Credit Squeezing Into Central Banks – What Next?
Further spread tightening today as the significant inflow-induced squeeze in credit continues. We see room for widening and volatility, especially tapering, but overall remain constructive on credit overall for 2023. Further returns in the sector will be a function of yield and carry. We look at what's new for the Corporate Sector Purchase Programme.
Further squeeze in spreads – but room for widening
The strong rally in credit markets continues after a couple of slow days ahead of the central banks meetings. After a rather hawkish ECB, credit spreads tightened around 5bp on average. The value we saw in credit three months ago has evaporated and spreads are looking rather tight, (now trading 10bp below the bottom of the previous recession trading range). Thus we feel there is plenty of room for widening and still expect volatility on the horizon. In saying that, we still remain constructive about credit and still expect spreads to end the year even marginally tighter than current levels.
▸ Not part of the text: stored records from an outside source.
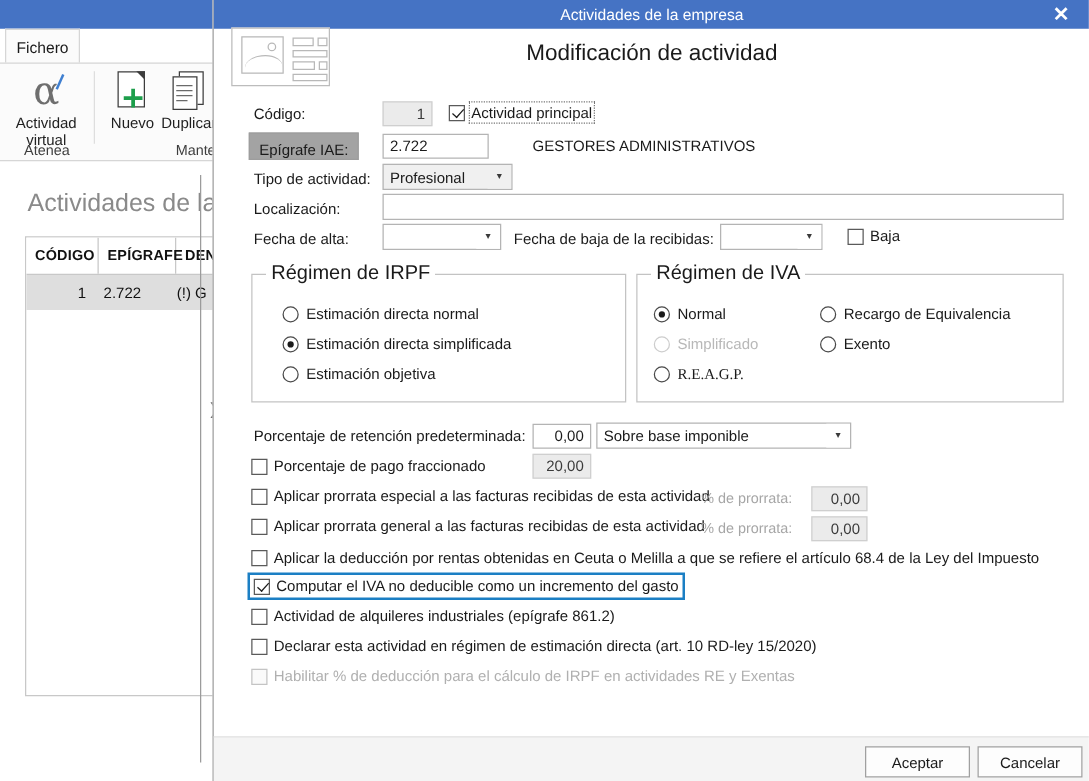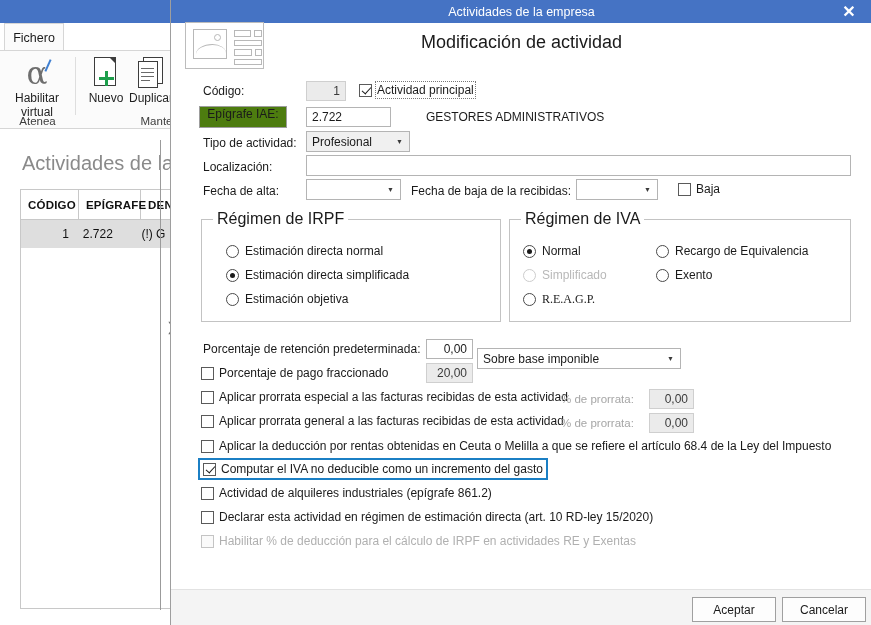--- a/index.html
+++ b/index.html
@@ -240,7 +240,7 @@
             <span class="alpha-glyph">α<span class="alpha-tick"></span></span>
           </div>
           <div class="rb-label">
-            <span>Habilitar</span><br>
+            <span>Actividad</span><br>
             <span>virtual</span>
           </div>
         </div>

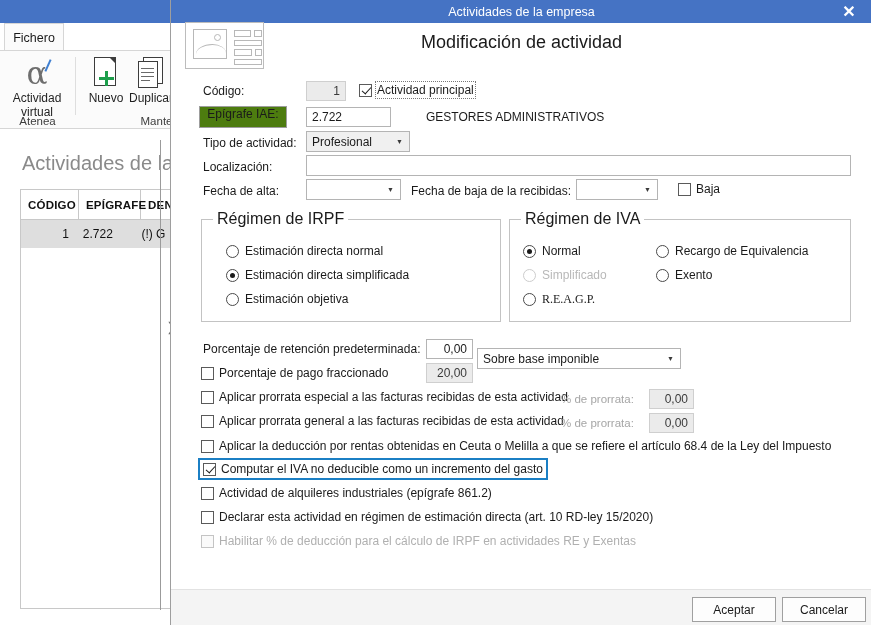--- a/index.html
+++ b/index.html
@@ -155,8 +155,8 @@
   .tbox.ro { background: #ebebeb; border: 1px solid #cfcfcf; color: #3a3a3a; }
   .tbox.num { justify-content: flex-end; }
   .btnish {
-    position: absolute; background: #4d7c0f; border: 1px solid #9d9d9d;
-    font-size: 12px; color: #1a1a1a; display: flex; align-items: flex-start;
+    position: absolute; background: #a3a3a3; border: 1px solid #9d9d9d;
+    font-size: 12px; color: #1a1a1a; display: flex; align-items: flex-end;
     justify-content: center; height: 22px; cursor: pointer;
   }
   .combo {

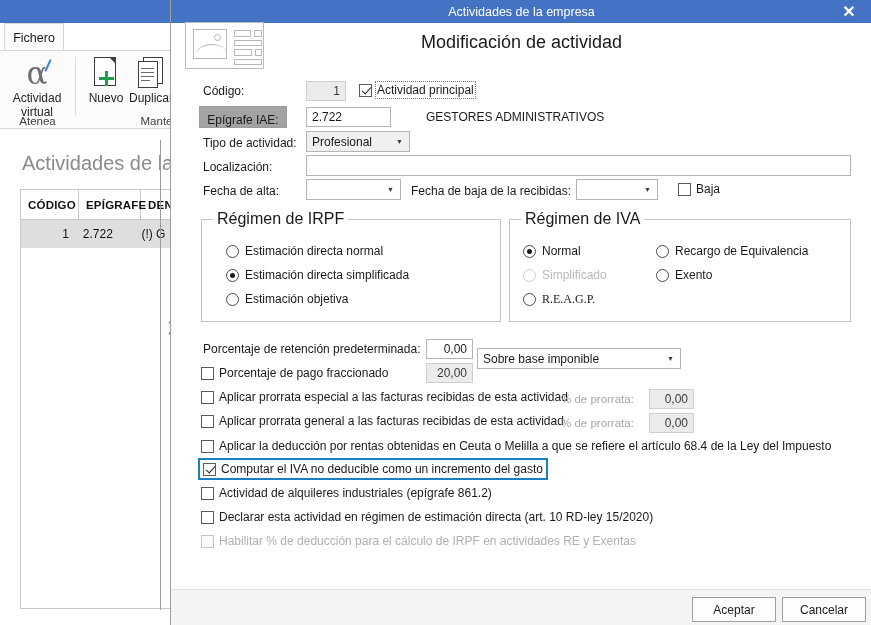--- a/index.html
+++ b/index.html
@@ -81,7 +81,7 @@
     font-size: 20px; color: #8a8a8a; white-space: nowrap;
   }
   .grid-wrap {
-    position: absolute; left: 20px; top: 189px; width: 200px; height: 420px;
+    position: absolute; left: 20px; top: 189px; width: 200px; height: 368px;
     border: 1px solid #c8c8c8; border-top: 1px solid #c8c8c8;
     background: #fff; overflow: hidden;
   }

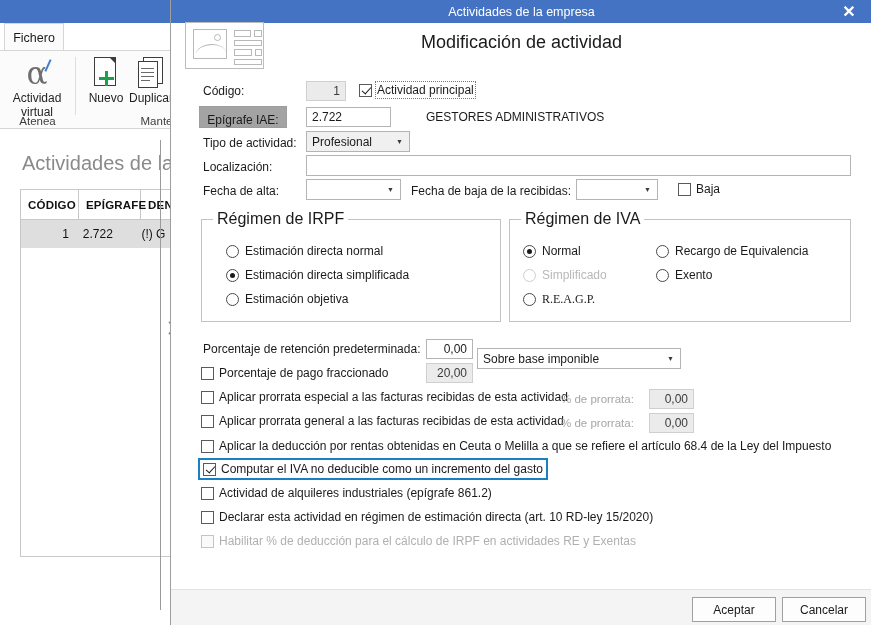--- a/index.html
+++ b/index.html
@@ -406,7 +406,7 @@
 
     <div class="lbl" style="left:32px; top:342px;">Porcentaje de retención predeterminada:</div>
     <div class="tbox num" style="left:255px; top:339px; width:47px;">0,00</div>
-    <div class="combo" style="left:306px; top:348px; width:204px;">
+    <div class="combo" style="left:306px; top:338px; width:204px;">
       <span>Sobre base imponible</span>
       <span class="arrow">▼</span>
     </div>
Further returns in the sector will be a function of yield and carry, rather than spread tightening.
EUR IG non-financial spread range
Source: ING, ICE
Tapering of reinvestments will add turbulence and increase volatility
Amongst the list of risk factors and negative drivers for credit is quantitative tightening. Some additional details were released on the tapering of the asset purchase programmes starting in March.
What is new for CSPP?
- The reduction of the holdings by €15bn per month via lower reinvestments is confirmed.
- They will not continue with primary market purchases via CSPP in order to focus on the secondary market.
- However, issuers with a better climate performance and green bonds will continue to be purchased in the primary market, as the ECB vows to tilt in a stronger manner towards better climate-performing issuers.
The statement “The remaining reinvestment amounts will be allocated proportionally to the share of redemptions across each constituent programme of the APP”, means that we can compute the CSPP reinvestments for the coming months. The following table assumes the pace of €15bn reduction remains consistent, however, it is also possible the reduction pace increases or they stop reinvesting completely come July.
The lower level of support could add to the turbulence and increase volatility, potentially reprice spreads wider, ultimately adding more value to credit. Should there be even faster tapering then it will change the positive technical further and lead to spread widening in the case of faster tapering come July or an abrupt stop. Active selling of holdings will clearly have much more negative implications on spreads.